* [Qué se pide] Prosigue, por favor, la crónica sobre Osho y su discípulo, el señor Celis, a partir de su última línea.

* [Fragmento proporcionado]
------------------------------------

De pronto, el señor Celis decide definir con exactitud al maestro y, tras una veloz meditación, logra las palabras más humanas que se pueden destinar a una eminencia.

-Osho era seco para el hueveo.

Los cristianos recitan que los pobres entrarán al reino de los cielos. Osho predicaba que los ricos ojalá entren al reino de Osho. Los millonarios también tienen vida espiritual. Por eso, entre los súbditos, abundaban los gerentes generales que plasmaban su gratitud con donativos.

Solía aparecer con una talla en la boca, contaba chistes cochinos, reía todo el tiempo e invitaba a ser vital. Aconsejaba evitar la represión. “Si te gustaba alguien, Osho pedía que te acercaras a esa persona y le dijeras: Tú me atraes”, recuerda el discípulo. Era, más allá de sus falencias, una celebridad simpatiquísima. Por momentos, da la impresión que el señor Celis se estuviera refiriendo a Peter Sellers.

-¿Y su apego al materialismo? –consultamos.

-¿Ah?

-¿Los 93 Rolls Royce eran reales?

------------------------------------

* [Datos proporcionados]
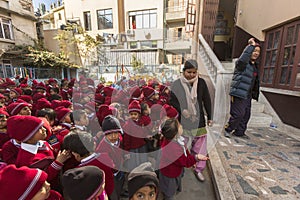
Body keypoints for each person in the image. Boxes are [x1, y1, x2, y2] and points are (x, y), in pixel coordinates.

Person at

------------------------------------

* [Resultado del ejercicio]
-Eran reales. Pero yo tengo una teoría: Osho los compraba para puro huevear a los que lo criticaban. Eso era como ají en el poto para mucha gente. Le gustaba provocar. Yo me cagaba de la risa, los Rolls Royce me daban lo mismo.

Los cristianos recitan que los pobres entrarán al reino de los cielos. Osho predicaba que los ricos ojalá entren al reino de Osho. Los millonarios también tienen vida espiritual. Por eso, entre los súbditos, abundaban los gerentes generales que plasmaban su gratitud con donativos. Pero todos juntos, ricos y normales, todos uniformados de rojo, se ponían al servicio del hindú y transpiraban arreglando la comarca. Y los vecinos, esos furiosos norteamericanos con look de cowboy, parecían insoportables. La guerra de la vecindad, sabemos, culminó con dramatismo. Osho volvió a la India y el señor Celis siguió su búsqueda interior en otra ciudad.

Meditación final

-Solo respiren, solo respiren –instruye Françoise, aquí en el Centro Experiencial de La Reina, un reducto acreditadamente Osho. Todo sigue a oscuras y la foto del gurú flamea en la mesa.

Una mano misteriosa sigue tocando la cara del tenso redactor. Él, por supuesto, y a raíz de los datos recopilados, sospecha con un poco de preocupación que podría venir una orgía. Imagina un toqueteo grupal. Es el prejuicio que genera este mundo y su disposición al goce.

-Relaje –le susurra una voz de hombre.

-Sí, sí –dice él, con el doble de tensión.

Le manosean la mandíbula y luego la mano se retira. Todos siguen respirando en silencio. Se escucha un ruido gástrico, una tripa humana que reclama comida. Y nada más.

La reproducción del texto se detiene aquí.